According to some of the latest statistics, the average credit score in the U.S. is 716. Anything from 740 to 799 is considered to be a very good score, while 800 and above is exceptional. If yours is strong, it can make it much easier to buy a house or a car, get approved for credit cards and more. In some cases, it can even play a part in your ability to land your dream job.
A credit score is based on the types of debt you have and your history of paying them. That includes unsecured and secured credit cards, personal loans, auto loans and mortgage payments. If you make late payments or have outstanding unpaid debt that goes to collection, it will have a significant negative impact on your score.
These tips can help ensure that you maintain your strong credit score.
Pay Your Bills on Time
The most important thing you can do to maintain a strong credit score is to always pay your bills on time. Even one missed payment, whether it’s a credit card, loan or something else, can have a significant adverse impact.
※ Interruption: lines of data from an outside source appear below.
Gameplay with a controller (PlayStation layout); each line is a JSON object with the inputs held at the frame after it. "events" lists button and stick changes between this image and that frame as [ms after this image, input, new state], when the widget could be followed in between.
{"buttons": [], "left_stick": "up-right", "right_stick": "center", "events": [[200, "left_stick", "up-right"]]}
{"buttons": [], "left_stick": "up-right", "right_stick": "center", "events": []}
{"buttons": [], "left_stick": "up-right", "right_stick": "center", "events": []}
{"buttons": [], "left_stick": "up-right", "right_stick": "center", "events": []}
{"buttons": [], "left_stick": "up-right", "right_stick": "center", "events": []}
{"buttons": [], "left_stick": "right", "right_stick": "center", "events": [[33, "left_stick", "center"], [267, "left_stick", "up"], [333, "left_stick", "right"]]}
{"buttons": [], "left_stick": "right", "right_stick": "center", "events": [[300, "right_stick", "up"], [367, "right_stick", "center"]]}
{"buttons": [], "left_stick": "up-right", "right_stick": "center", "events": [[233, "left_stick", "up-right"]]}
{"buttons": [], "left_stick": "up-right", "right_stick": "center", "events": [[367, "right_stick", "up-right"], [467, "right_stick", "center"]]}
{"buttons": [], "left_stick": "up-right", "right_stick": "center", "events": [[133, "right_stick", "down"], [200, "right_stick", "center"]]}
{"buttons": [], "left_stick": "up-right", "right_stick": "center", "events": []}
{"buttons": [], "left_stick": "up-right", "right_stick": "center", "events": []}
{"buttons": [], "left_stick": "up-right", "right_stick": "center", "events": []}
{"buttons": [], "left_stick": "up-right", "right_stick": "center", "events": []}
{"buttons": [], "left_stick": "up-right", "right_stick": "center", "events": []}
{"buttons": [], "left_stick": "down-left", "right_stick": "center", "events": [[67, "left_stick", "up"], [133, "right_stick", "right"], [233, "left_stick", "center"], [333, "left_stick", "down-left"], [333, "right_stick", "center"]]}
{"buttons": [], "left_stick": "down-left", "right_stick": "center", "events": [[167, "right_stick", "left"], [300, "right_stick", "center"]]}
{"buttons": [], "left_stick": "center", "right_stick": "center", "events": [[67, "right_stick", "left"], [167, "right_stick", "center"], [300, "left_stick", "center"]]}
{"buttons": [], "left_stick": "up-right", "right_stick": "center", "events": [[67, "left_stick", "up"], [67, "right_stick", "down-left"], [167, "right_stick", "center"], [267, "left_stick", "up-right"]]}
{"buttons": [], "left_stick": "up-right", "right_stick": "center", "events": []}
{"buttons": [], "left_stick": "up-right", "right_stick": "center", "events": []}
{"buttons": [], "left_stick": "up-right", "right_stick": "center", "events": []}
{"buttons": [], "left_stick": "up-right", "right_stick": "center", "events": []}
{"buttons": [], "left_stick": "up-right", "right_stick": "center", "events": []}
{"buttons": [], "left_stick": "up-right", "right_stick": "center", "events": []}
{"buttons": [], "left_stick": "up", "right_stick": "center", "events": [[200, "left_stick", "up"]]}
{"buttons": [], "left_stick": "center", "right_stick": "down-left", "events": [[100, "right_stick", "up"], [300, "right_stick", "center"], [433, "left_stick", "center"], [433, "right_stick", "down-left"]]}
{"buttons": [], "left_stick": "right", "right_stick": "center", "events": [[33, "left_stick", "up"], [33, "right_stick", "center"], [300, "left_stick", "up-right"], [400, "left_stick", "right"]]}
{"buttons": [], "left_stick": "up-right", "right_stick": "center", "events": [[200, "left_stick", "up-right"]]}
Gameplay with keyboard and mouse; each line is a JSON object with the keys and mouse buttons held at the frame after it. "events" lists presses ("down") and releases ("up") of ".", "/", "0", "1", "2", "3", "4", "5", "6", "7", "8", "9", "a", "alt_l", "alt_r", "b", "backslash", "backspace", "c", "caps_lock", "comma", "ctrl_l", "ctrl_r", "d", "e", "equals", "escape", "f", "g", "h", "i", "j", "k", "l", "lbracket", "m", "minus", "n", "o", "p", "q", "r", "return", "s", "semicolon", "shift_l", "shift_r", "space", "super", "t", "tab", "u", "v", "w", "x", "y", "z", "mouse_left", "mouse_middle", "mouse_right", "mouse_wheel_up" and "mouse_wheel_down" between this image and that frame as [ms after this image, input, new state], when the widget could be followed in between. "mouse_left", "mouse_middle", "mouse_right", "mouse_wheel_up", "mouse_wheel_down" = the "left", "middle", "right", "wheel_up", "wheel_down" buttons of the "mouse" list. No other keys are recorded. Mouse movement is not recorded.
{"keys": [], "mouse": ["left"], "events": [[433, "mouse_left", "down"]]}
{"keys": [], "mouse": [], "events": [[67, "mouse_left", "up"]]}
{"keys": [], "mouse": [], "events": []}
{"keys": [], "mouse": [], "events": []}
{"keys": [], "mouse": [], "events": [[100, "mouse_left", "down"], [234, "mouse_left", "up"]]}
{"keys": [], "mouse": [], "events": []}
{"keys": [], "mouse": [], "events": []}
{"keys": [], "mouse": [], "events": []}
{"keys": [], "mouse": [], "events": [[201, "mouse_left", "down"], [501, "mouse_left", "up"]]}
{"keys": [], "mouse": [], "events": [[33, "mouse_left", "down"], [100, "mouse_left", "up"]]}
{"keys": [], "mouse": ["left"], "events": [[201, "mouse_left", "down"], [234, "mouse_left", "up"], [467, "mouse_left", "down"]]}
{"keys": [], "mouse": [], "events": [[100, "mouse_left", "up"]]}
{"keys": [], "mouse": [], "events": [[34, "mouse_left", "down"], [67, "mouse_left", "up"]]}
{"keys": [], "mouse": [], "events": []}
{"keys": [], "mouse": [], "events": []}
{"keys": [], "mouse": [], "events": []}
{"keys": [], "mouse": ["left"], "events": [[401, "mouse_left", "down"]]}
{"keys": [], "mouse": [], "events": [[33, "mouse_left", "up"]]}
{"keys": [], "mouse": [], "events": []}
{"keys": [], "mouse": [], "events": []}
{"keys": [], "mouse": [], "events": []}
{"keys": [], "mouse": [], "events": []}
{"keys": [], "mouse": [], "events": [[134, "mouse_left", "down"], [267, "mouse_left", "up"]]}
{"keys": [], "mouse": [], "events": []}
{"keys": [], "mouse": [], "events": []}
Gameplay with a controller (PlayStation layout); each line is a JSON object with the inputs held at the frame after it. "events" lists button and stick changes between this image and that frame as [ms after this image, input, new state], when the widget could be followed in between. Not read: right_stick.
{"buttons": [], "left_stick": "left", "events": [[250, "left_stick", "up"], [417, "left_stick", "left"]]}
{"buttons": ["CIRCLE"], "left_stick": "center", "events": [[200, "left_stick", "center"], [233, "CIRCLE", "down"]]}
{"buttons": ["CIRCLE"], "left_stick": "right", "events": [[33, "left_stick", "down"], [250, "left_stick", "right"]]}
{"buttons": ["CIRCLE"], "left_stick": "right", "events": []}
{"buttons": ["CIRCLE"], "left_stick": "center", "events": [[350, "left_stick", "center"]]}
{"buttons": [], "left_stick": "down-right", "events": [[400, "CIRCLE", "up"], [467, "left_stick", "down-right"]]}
Be Cautious About Obtaining New Credit
Before applying for new credit, proceed with caution. Every time you fill out that application and a potential lender checks your credit, it’s referred to as an “inquiry” which will lower your score.
Think Carefully About Closing Old Credit Card Accounts
There are a few reasons why you should be careful before closing out an old credit card account, but the primary reason is that having older cards open can positively impact your score as it shows that you have a longer credit record. The length of your credit history accounts for 10 percent of your strong credit score.
Keep Your Debt Utilization at 30% or Lower
The higher the balances you carry on your credit cards, the lower your score will be. Aim to keep what’s referred to as debt utilization at 30% of the overall total of the amount of credit you have available. For example, if you have one card with a $5,000 limit and another with a $3,000 limit, avoid spending more than 40% of the total, or in this case, $2,400.
Keep a Close Eye on Your Credit Report
When we visited Louisville a couple years back, we really fell in love with the area. Every so often, we discuss purchasing a new home in Louisville or the surrounding areas. Taking a loan out to buy a house will affect your score drastically, and before you do so, you want to make sure all your ducks are in a row.
Errors on credit reports are common, which is why it’s so important to check them at least once a year. Take advantage of the yearly free credit reports everyone is entitled to from Equifax, Experian and TransUnion. You’ll want to pull all three, as they all show something different. Go over them carefully to check for errors, and if there are any, be sure to dispute them to keep your credit score intact. An error can cause you to pay thousands more than you need to on your new major life purchase.